* _DATA FOR PROCESSING_:
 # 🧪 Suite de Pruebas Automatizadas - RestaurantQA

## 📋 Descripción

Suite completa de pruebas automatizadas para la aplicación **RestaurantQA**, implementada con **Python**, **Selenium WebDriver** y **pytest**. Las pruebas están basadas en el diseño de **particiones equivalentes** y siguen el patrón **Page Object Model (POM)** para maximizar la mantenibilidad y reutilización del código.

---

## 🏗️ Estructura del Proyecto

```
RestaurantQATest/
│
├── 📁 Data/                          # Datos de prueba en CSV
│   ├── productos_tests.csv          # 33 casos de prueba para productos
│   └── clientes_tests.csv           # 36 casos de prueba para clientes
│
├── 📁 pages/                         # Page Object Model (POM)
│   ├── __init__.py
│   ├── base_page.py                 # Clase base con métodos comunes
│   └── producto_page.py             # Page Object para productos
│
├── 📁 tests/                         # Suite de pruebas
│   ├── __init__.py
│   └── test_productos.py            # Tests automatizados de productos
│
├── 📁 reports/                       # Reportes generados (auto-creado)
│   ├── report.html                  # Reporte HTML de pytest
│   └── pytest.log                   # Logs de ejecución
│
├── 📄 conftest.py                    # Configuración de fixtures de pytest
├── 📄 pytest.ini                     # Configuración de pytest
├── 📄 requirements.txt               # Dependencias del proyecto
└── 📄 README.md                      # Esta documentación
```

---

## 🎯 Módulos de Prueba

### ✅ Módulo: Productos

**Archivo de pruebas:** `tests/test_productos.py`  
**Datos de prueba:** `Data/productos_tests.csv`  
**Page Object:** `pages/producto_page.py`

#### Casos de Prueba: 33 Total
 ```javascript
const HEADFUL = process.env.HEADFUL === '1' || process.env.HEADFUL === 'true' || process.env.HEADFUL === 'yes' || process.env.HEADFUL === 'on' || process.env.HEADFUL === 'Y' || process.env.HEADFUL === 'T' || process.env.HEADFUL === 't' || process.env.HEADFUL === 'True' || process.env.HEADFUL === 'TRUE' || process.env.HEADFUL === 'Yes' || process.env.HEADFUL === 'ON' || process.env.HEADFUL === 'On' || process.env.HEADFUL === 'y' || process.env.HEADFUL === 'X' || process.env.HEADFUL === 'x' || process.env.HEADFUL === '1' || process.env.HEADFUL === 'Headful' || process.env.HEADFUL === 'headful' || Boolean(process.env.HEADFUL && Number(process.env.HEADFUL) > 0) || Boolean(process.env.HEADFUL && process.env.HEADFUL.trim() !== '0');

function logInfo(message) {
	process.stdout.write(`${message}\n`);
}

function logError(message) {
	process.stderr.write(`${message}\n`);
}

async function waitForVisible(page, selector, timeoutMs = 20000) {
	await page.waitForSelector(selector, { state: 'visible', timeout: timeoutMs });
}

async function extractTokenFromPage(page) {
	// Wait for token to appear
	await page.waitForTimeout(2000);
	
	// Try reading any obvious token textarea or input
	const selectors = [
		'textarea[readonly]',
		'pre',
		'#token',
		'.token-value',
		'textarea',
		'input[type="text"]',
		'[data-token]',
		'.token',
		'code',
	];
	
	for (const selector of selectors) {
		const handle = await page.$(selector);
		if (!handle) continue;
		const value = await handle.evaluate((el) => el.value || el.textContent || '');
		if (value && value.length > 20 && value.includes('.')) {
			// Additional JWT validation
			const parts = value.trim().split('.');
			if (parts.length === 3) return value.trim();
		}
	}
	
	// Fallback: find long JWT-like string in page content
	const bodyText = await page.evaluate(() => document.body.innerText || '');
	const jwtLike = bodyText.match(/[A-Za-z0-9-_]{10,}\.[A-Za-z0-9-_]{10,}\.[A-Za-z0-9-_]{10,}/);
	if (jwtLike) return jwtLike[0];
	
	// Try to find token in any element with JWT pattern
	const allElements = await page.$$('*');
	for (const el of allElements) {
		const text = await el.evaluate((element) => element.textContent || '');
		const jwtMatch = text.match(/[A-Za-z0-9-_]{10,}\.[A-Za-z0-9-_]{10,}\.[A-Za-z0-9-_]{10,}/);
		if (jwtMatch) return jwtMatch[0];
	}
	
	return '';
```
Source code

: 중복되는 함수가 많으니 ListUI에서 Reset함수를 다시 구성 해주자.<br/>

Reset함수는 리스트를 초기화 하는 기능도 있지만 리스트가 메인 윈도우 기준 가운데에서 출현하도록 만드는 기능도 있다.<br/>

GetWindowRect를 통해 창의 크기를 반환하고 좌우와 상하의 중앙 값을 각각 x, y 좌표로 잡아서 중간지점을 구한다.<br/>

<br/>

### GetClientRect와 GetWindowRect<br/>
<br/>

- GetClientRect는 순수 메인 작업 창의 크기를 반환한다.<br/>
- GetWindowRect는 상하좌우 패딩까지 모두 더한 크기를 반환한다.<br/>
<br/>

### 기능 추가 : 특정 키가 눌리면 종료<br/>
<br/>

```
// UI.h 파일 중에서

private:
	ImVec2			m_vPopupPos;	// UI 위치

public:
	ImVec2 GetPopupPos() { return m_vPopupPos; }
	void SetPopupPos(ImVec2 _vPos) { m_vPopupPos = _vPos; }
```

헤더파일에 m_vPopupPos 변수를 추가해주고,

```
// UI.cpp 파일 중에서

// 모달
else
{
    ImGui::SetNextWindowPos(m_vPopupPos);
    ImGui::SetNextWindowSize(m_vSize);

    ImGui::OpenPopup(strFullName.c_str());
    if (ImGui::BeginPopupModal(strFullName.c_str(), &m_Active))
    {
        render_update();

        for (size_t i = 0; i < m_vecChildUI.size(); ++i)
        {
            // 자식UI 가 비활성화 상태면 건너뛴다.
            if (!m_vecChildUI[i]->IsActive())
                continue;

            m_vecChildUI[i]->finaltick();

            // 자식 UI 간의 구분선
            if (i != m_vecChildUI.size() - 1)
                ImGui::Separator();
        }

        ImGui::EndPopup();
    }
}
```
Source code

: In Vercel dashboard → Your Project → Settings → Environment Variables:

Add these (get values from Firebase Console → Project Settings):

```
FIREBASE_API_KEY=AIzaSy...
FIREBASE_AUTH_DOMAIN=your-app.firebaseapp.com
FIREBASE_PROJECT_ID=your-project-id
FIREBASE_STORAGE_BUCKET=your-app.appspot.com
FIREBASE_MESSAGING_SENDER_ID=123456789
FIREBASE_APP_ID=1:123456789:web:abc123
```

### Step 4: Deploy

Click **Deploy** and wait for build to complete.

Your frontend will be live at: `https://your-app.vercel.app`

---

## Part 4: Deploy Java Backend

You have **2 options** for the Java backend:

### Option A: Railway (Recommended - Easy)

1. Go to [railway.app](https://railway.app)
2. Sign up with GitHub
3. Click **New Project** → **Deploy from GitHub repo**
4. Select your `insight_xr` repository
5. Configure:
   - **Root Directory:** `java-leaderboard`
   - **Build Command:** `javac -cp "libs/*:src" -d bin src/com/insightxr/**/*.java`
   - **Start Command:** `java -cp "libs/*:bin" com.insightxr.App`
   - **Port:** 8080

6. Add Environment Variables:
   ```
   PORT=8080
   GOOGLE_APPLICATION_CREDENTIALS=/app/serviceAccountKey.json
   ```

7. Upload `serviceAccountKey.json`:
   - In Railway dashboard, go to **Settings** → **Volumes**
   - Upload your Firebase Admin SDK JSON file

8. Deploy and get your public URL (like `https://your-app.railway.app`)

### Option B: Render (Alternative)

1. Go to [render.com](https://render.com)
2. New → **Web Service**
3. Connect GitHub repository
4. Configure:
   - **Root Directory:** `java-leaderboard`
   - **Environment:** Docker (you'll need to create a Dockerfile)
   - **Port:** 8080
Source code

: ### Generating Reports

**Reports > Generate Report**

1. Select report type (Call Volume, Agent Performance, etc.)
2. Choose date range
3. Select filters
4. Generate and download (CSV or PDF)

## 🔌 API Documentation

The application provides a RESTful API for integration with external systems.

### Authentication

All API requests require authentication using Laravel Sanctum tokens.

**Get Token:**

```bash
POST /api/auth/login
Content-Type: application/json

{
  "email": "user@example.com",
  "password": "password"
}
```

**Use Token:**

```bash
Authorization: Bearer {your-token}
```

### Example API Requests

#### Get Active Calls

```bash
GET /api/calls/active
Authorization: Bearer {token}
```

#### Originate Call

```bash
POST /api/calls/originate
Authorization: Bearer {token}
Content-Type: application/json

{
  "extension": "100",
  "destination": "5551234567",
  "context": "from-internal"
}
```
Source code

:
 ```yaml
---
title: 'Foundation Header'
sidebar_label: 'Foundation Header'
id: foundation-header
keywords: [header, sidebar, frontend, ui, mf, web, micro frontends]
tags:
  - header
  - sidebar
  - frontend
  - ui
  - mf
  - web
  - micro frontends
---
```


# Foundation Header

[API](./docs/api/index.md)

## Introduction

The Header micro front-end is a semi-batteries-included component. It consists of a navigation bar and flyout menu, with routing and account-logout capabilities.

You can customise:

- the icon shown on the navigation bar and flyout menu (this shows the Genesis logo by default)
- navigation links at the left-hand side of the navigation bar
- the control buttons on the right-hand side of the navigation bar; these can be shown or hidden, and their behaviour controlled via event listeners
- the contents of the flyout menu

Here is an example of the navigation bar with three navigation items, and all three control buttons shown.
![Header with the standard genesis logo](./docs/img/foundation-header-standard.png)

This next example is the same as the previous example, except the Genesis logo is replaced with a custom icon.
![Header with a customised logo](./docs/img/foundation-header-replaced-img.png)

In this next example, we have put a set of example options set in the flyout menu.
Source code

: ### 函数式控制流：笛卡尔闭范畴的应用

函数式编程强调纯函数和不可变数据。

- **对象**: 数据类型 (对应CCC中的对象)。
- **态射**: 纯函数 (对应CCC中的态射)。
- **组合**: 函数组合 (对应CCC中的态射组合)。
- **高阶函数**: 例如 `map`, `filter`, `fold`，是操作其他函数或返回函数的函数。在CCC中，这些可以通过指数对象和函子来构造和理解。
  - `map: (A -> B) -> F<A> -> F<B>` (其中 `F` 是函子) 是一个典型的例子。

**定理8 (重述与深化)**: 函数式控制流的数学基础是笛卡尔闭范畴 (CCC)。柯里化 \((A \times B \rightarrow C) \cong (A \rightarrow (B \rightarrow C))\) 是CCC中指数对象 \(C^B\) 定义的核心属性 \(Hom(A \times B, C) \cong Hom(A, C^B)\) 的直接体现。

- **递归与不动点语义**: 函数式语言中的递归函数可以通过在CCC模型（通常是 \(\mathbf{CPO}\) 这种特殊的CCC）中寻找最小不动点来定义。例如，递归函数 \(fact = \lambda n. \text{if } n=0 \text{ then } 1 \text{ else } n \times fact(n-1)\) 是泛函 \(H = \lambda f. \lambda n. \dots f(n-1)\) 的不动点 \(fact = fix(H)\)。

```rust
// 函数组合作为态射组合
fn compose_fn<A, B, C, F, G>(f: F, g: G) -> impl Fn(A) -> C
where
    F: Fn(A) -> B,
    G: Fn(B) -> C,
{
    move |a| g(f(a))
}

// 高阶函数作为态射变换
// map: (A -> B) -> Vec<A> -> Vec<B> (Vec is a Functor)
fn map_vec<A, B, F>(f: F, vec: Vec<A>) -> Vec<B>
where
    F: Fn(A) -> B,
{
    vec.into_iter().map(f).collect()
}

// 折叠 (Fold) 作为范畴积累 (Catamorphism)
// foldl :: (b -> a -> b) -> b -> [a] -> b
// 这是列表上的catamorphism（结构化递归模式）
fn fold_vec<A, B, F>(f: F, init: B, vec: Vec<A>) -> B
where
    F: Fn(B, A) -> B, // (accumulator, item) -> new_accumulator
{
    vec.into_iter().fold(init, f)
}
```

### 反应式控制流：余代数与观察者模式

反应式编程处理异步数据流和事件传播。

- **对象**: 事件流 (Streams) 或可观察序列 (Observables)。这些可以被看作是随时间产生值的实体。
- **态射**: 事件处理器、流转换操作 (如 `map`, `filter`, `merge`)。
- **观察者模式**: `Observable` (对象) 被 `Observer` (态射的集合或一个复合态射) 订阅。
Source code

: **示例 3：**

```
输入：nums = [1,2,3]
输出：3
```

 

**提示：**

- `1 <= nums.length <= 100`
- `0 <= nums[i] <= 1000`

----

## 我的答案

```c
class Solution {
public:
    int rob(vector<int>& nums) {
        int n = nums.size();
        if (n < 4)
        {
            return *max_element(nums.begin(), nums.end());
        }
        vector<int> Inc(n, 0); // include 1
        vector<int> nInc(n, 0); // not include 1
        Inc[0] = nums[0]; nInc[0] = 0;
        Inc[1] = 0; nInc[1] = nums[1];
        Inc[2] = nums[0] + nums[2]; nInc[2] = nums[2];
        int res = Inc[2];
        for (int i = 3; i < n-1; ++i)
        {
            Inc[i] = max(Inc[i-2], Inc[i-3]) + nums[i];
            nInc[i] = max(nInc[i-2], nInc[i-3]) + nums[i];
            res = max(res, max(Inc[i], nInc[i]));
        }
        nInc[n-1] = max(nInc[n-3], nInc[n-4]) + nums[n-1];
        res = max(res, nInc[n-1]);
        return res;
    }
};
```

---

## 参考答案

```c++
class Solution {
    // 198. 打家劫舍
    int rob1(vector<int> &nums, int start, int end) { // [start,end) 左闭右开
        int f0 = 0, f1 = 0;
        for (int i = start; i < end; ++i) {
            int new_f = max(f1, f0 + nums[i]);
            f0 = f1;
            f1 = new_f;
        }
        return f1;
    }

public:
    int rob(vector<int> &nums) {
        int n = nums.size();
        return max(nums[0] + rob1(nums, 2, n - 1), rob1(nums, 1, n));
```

* _WHAT IS EXPECTED_: Tell how many lines in the records above carry the word "jwtLike". Only the number should appear in the reply.

* _SOLUTION TO THIS PROBLEM_: 2